I was thinking the fireplace kind, readers, because I'll never read them on this:
"The heart of a reader; The Kindle 2's success may lead to growth for E Ink, but the Cambridge company must contend with rivals nipping at its heels" by Robert Weisman, Globe Staff | April 24, 2009
CAMBRIDGE - Russ Wilcox can sound messianic when talking about his company's electronic paper display technology as an antidote to the culture of texting, Twitter, and short attention spans.
"We want to keep the idea of deep thinking alive," insisted Wilcox, 41, chief executive at E Ink Corp. "We're trying to save the novel. We're trying to save publishing. We're trying to save civilization."
But we are not feeling full of ourselves in the least (although I agree about Twitter; now it's got the sportos on it, too).
The company has been riding high since February, when Amazon.com released the Kindle 2 digital book reader, which features E Ink's high-resolution displays, to much critical acclaim. Amazon is projected to sell more than 1 million readers in 2009, double the estimated 500,000 original Kindle devices it sold last year, according to Citigroup Investment Research.
That would position the Kindle 2 - and, with it, E Ink - as leaders in a hot emerging market that may transform how people read novels, textbooks, and even newspapers. (The Globe is among the publications that have versions formatted for the Kindle 2.)
I won't be reading you on the Kindle, crappers!

REQUIRED ACTIONS:
#1 According to the post about E Ink and the Kindle 2, how many readers is Amazon projected to sell in 2009?
#2 List everything Russ Wilcox says E Ink is trying to save, as quoted in the post about E Ink and the Kindle 2.
#3 Go on with the post about E Ink and the Kindle 2, picking up after its final line.

INFORMATION GIVEN:

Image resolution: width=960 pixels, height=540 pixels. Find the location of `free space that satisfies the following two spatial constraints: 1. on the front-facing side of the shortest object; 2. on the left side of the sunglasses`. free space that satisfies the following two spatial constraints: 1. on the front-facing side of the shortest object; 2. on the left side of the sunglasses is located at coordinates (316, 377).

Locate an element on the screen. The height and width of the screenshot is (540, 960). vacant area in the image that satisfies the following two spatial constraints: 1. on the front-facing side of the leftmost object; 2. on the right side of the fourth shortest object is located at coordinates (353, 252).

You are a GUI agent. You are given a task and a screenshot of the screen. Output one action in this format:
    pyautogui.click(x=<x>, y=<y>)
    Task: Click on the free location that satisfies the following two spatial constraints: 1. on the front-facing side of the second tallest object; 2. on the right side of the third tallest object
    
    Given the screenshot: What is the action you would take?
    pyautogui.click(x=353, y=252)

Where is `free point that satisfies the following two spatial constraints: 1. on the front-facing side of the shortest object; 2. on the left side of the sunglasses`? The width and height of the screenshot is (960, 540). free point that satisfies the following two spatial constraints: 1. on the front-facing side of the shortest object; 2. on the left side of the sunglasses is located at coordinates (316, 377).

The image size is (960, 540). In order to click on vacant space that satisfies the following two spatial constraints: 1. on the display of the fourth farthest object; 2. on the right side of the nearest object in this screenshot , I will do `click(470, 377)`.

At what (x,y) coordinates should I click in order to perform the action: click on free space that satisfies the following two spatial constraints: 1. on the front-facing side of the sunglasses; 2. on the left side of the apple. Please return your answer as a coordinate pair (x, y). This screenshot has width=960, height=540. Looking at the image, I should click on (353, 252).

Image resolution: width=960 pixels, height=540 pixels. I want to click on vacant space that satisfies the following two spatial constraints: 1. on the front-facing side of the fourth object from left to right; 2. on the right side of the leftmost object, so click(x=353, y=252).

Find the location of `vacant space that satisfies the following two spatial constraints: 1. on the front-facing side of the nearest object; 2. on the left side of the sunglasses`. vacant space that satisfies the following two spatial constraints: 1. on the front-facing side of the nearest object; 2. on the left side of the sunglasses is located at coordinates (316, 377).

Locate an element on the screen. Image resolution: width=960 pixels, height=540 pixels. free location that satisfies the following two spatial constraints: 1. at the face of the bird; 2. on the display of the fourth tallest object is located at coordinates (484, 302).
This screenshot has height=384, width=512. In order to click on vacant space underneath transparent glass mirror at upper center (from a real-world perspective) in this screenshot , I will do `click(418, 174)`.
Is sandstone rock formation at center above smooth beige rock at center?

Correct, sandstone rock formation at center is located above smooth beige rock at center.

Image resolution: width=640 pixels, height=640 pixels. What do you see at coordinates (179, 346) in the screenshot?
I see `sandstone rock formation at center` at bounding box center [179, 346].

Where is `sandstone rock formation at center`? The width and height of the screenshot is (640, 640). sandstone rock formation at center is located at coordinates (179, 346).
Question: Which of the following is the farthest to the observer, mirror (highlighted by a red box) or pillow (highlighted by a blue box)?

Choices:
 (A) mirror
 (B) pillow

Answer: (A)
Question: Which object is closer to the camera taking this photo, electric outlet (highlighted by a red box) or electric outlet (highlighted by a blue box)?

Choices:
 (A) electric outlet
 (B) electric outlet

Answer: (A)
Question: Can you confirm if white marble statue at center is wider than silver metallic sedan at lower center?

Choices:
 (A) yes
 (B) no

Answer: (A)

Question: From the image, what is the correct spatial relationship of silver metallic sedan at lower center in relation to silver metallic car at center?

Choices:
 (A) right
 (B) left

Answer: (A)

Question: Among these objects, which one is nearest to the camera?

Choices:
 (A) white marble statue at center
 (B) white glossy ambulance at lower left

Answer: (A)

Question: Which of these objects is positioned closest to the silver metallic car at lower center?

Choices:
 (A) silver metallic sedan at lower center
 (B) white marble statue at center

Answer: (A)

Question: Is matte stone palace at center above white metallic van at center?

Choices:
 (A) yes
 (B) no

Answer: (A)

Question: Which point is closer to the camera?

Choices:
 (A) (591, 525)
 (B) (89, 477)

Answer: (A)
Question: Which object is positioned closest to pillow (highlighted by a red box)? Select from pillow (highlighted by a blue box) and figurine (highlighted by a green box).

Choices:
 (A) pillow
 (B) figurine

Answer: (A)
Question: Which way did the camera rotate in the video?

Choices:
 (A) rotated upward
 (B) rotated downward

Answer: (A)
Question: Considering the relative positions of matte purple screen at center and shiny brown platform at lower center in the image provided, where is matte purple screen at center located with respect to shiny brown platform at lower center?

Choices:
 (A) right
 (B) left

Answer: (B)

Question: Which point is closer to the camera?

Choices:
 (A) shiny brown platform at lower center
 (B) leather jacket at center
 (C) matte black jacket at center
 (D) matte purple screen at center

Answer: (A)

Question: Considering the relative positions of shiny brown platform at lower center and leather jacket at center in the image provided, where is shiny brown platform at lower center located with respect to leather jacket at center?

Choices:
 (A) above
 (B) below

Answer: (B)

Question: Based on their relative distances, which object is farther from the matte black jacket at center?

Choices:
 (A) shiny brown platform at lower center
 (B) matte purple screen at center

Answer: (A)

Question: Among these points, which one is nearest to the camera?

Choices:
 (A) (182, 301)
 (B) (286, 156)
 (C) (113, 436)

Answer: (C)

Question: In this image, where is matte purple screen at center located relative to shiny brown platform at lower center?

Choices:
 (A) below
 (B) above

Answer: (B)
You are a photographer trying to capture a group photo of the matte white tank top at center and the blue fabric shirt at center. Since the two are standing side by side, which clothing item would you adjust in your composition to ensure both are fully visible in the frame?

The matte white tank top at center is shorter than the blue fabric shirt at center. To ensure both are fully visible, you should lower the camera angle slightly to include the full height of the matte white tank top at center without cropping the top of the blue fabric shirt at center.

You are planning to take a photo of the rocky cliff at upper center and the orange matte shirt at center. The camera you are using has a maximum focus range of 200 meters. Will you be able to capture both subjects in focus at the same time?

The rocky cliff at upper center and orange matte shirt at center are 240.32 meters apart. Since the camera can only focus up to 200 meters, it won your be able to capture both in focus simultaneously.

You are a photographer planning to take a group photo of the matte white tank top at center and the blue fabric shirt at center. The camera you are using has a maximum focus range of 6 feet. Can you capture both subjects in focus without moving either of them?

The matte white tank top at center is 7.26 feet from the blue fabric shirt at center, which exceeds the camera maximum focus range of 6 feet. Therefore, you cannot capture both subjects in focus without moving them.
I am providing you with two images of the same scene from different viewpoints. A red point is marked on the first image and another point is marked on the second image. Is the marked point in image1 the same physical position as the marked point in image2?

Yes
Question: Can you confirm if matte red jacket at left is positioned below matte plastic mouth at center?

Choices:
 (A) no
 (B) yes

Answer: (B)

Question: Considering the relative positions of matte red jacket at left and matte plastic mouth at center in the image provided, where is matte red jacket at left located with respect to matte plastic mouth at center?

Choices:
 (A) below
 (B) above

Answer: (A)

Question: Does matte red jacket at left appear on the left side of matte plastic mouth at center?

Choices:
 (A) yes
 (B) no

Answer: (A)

TASK ANSWERS:
#1 More than 1 million

#2
- the novel
- publishing
- civilization

#3
Analysts are monitoring the demand for signs that e-book readers are approaching a "tipping point," similar to the ones that earlier propelled e-mail devices like the BlackBerry and music devices like the iPod into the mass market. "Amazon sold more units of the Kindle than were sold by the iPod in its first year," said Mark H. Mahaney, an Internet analyst at Citigroup's research unit.
E Ink, started in 1997 by Wilcox and four co-founders, has raised more than $150 million in venture capital and undergone several changes in its business plan. But with the success of the Kindle 2, the outlook for its low-power, high-contrast screens, and for the e-reading phenomenon, could put it in a growth mode that's unusual for any business in an economic downturn....
Related: Where Your Pension Went
The company now employs about 130 people. That includes 120 at its headquarters near Fresh Pond, where they make the electronic ink, tiny capsules of positively charged white particles and negatively charged black particles. Most of the rest work at a recently opened plant in South Hadley that handles coating and film production.
Yup, THOUSANDS of JOBS LOST and the paper is touting firms that employ a hundred again -- with a handful out in my neck of the woods!
E Ink also contracts out some work for the Asian Pacific market to a plant in Japan operated by its partner, Toppan Printing Co....
Oh, they OUTSOURCE, can you believe it? Pfffft!
--more--"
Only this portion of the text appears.